Water bodies in Kerala

  • Kerala is known for its abundant natural resources, especially water. The state has 44 rivers, 27 backwaters (mostly in the form of lakes and ocean inlets), 7 lagoons, 18681 ponds and over 30 lakh wells.
  • Vembanadu is the biggest lake, with an area of 200 square kilometers (sq. km). Many of the rivers like Periyar, Pampa, Manimala, Achankovil, Meenachil and Muvattupuzha drain out to backwaters.
  • Out of the 27 backwaters, two are fresh water resources. viz.
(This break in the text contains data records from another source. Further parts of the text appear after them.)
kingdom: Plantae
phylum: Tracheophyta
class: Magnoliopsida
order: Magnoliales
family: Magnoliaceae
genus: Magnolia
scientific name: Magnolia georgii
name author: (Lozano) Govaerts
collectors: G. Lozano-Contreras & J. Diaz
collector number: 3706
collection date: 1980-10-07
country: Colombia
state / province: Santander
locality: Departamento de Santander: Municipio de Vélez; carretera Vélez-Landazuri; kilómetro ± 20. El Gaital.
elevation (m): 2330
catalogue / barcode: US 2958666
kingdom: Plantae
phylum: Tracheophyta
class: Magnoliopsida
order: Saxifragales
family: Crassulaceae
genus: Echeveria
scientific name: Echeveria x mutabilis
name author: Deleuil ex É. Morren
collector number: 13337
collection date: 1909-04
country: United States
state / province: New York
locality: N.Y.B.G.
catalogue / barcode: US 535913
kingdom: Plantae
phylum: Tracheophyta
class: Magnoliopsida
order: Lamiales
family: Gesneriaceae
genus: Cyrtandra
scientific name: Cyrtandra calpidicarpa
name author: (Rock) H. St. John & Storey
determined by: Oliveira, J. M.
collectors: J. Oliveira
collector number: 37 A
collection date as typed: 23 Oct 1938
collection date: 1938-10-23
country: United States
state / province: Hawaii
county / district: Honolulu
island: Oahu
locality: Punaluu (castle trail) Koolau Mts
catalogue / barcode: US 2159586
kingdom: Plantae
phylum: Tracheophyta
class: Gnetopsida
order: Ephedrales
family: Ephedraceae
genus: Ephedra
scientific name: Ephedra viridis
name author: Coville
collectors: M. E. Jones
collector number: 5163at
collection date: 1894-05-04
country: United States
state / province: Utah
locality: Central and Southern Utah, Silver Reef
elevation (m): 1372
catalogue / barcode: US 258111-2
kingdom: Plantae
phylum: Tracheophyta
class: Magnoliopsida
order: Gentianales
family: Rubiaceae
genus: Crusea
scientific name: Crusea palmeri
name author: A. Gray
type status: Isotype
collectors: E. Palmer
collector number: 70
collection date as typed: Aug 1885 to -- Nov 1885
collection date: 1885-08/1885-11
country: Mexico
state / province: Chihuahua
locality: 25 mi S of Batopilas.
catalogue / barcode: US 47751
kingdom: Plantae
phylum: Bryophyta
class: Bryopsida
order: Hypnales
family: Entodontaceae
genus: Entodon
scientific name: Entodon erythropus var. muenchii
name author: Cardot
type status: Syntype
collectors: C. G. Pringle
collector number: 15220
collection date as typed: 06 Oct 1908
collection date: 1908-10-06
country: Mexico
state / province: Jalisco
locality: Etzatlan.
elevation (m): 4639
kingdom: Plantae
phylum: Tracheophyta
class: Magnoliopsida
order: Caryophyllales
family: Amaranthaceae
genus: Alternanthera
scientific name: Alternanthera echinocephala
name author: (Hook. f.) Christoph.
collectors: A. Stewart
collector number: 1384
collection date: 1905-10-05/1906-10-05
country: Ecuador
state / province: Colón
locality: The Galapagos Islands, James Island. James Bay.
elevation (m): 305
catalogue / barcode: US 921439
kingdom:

Pookot (Kalpetta in Kozhikode) and Sasthamkotta (in Kollam district).
  • Out of the 44 rivers, 41 are west flowing and three are east flowing which are tributaries of the Cauvery river.
  • Of the 44 rivers, 33 are less than 100 km long with a total length of 1577 kms covering a catchment area of 14949 sq. km.
  • The remaining 11 rivers are above 100 kms in length and their total length is 1643 km, with a catchment area of 25058 sq. km and the effective catchment area of all the river basins is 38864 sq. km.
  • Five major rivers, viz  Periyar, Bhrathapuzha, Pamba. Chaliyar and Chalakudy altogether drain 40 per cent of the geographical area of the state.
  • Apart from rivers. Backwaters, ponds and wells, springs also contribute to the water resources in Kerala.
  • The non-conventional fresh water source in northern Malabar ie surangams(horizontal wells) is a unique source of freshwater. Kerala also has good groundwater potential.